Questa informativa può contenere una serie di informazioni relative a:

l’identità e i dati di contatto del Titolare del trattamento e, se è stato nominato, del suo Dpo;
le finalità strumentali e connesse alla gestione del contagio;
la base giuridica del trattamento cioè il bisogno di adempiere a un obbligo legale al quale il Titolare è sottoposto (art. 6 lett. c. GDPR) e nel caso specifico del DPCM in analisi;
l’indicazione dei diritti dell’interessato indicati dagli artt. 15-22 GDPR;
il diritto al reclamo ad un’autorità di controllo;
l’indicazione del bisogno di sottoporsi a verifica per poter accedere a determinati luoghi o beneficiare di determinati servizi;
l’assenza di decisione automatizzata compresa la profilazione.

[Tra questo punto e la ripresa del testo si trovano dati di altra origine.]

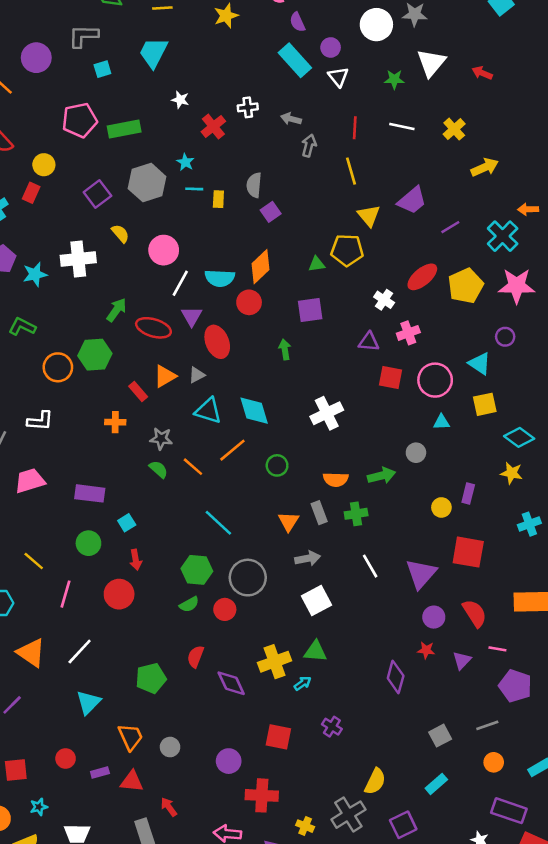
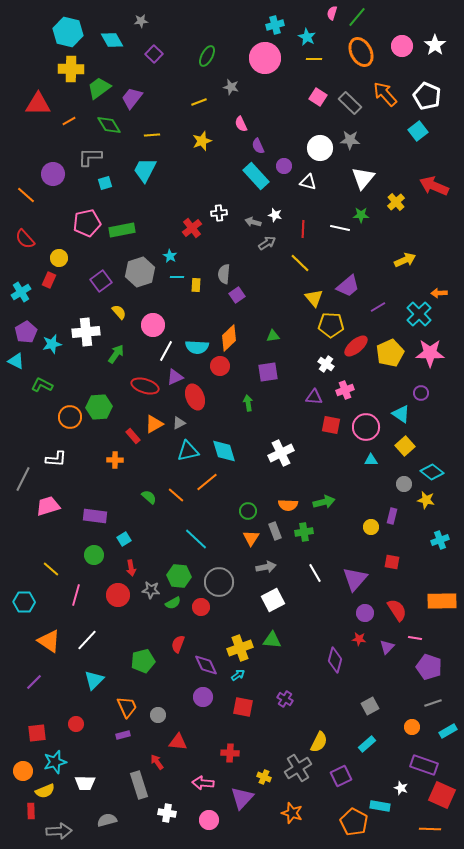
red arrow: (482, 73) -> (434, 186), moved, size x1.8
white triangle: (338, 77) -> (308, 182), moved, turned -36
green star: (394, 79) -> (361, 215), moved
white star: (180, 100) -> (275, 215), moved
yellow cross: (454, 129) -> (396, 202), moved
gray arrow: (309, 146) -> (267, 243), turned 42
yellow line: (351, 171) -> (300, 263), turned -30
yellow pentagon: (347, 250) -> (331, 325), moved
green arrow: (117, 310) -> (116, 354), moved
purple triangle: (192, 316) -> (175, 377), turned 36
yellow square: (485, 404) -> (405, 446), turned -30
cyan triangle: (208, 411) -> (188, 451), turned -30
gray star: (161, 439) -> (151, 590), moved
gray circle: (416, 453) -> (404, 484), moved
green circle: (277, 465) -> (248, 511), moved
red square: (468, 552) -> (392, 562), size x0.6
cyan arrow: (303, 683) -> (238, 675), moved
gray line: (487, 725) -> (433, 703), moved
purple circle: (229, 761) -> (203, 697), moved
purple rectangle: (100, 773) -> (123, 735), moved
red triangle: (132, 781) -> (178, 742), moved
red cross: (262, 795) -> (230, 753), size x0.7
cyan star: (39, 807) -> (55, 762), size x1.6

Importante sottolineare che tale informativa va diffusa il più possibile e deve essere riportata oltre che sul sito internet, se presente, nei luoghi dove si effettua la verifica della certificazione affinché possa essere consultata.

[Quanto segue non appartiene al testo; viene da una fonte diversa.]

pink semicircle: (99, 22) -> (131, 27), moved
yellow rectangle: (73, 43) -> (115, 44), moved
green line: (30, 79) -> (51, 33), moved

Ultimo punto saliente da analizzare in merito a suddetto DPCM è l’articolo 13 comma 5 ‘’ “L’attività di verifica delle certificazioni  non  comporta,  in alcun caso, la  raccolta  dei  dati  dell’intestatario  in  qualunque forma”. Il Garante ha sentito il bisogno di pronunciarsi a fronte di un comportamento scorretto tenuto in particolare dai proprietari delle palestre e dei centri sportivi. Questi, infatti, registravano i nominativi dei possessori di Green Pass con la relativa scadenza al fine di evitare la verifica della certificazione ad ogni ingresso nei locali. Tale comportamento è severamente vietato in quanto non è permesso ai Titolari del trattamento di conservare i dati dei soggetti interessati; l’unico soggetto abilitato alla conservazione è il Ministro della Salute in quanto titolare del trattamento. Questo è quanto stabilito dal comma 1 dell’articolo 16 del DPCM, la conservazione dei dati coincide con il periodo di validità delle certificazioni medesime.
In conclusione
Essendo il Green Pass diventato strumento ormai indispensabile nella vita del lavoratore, l’articolo ha indagato la disciplina normativa e la casistica giurisprudenziale dello stesso, da ciò se ne è dedotto che la disciplina nel complesso assicura il diritto alla riservatezza, con cui viene raggiunto l’equilibrio fra la necessità di verifica della Green Pass e la tutela della privacy del soggetto sottoposto al trattamento dei dati.